Baltimore has erupted in protests after a 25-year-old African American, Freddie Gray, died in police custody with a broken neck – the most recent in a long litany of black victims of shocking police brutality made public through social media.
The people of Brixton in south London have also had their share of clashes with racist police. Brixton is noted for its diverse ethnic mix and has had a thriving West Indian since the 1950s, now joined by a large African community.
Brixton has seen riots against police brutality in 1982 and 2011.
Last Sunday, in the event organised by the Black Revs (Black Revolutionaries), the banners proclaimed: “No justice, no peace”, “Africans have a right to resist,” and “Reclaim Brixton”.
The community is also engaged in a titanic battle against “gentrification” of the area, soaring rents and the destruction of working class homes and communities to be replaced by luxury apartments that no local can afford.
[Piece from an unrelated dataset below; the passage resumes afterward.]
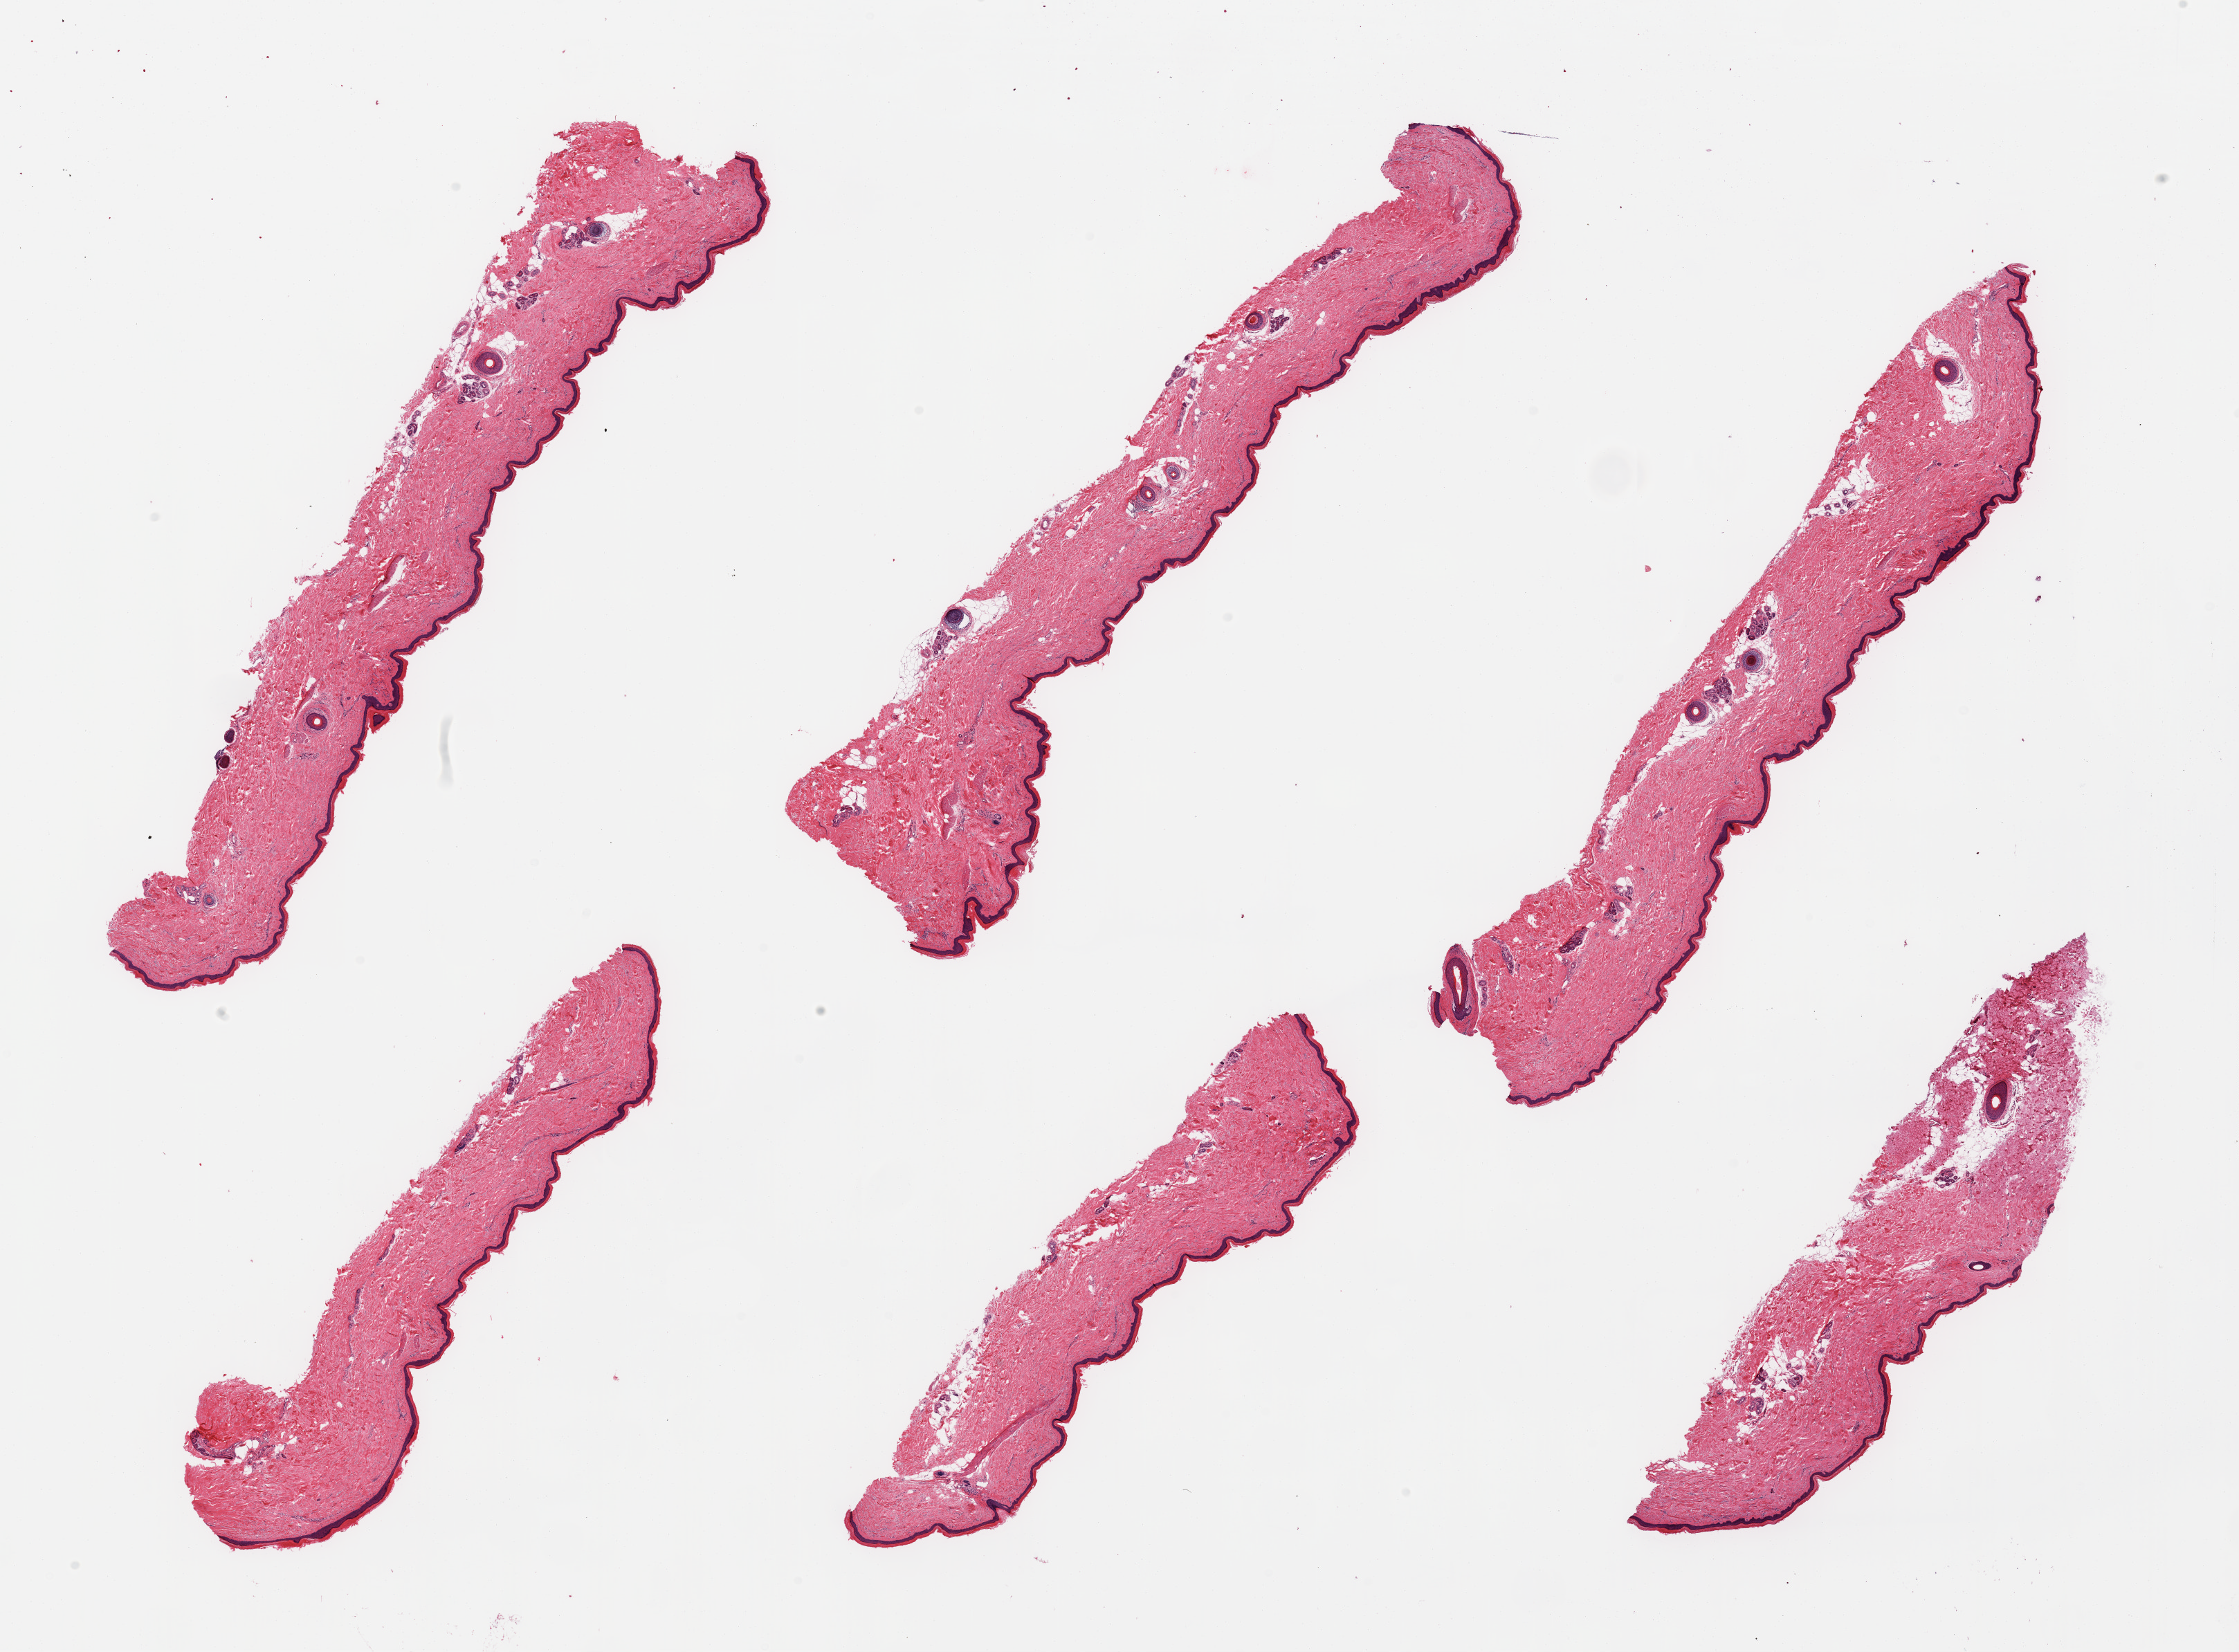
Whole-slide image, hematoxylin and eosin (H&E) stain, brightfield — a low-resolution overview of the entire scanned area, about 25.6 x 18.9 mm; PAXgene-fixed, paraffin-embedded tissue; target tissue: skin of lower leg; donor tissue sample.
Review note (as recorded): 1 piece; not adipose tissue, skin.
In Baltimore, a curfew was lifted on Saturday after scores of arrests were made over the week, with over 3,000 security forces on the ground, backed up by the National Guard.
The tensions there eased after six policemen involved in Freddie Gray’s death were arrested and charges were brought against them.
But they were renewed again earlier this week after another black man was reported to have been shot in the back while running away from police. Police are claiming that no one was hurt but video footage shows a black man being taken away in an ambulance.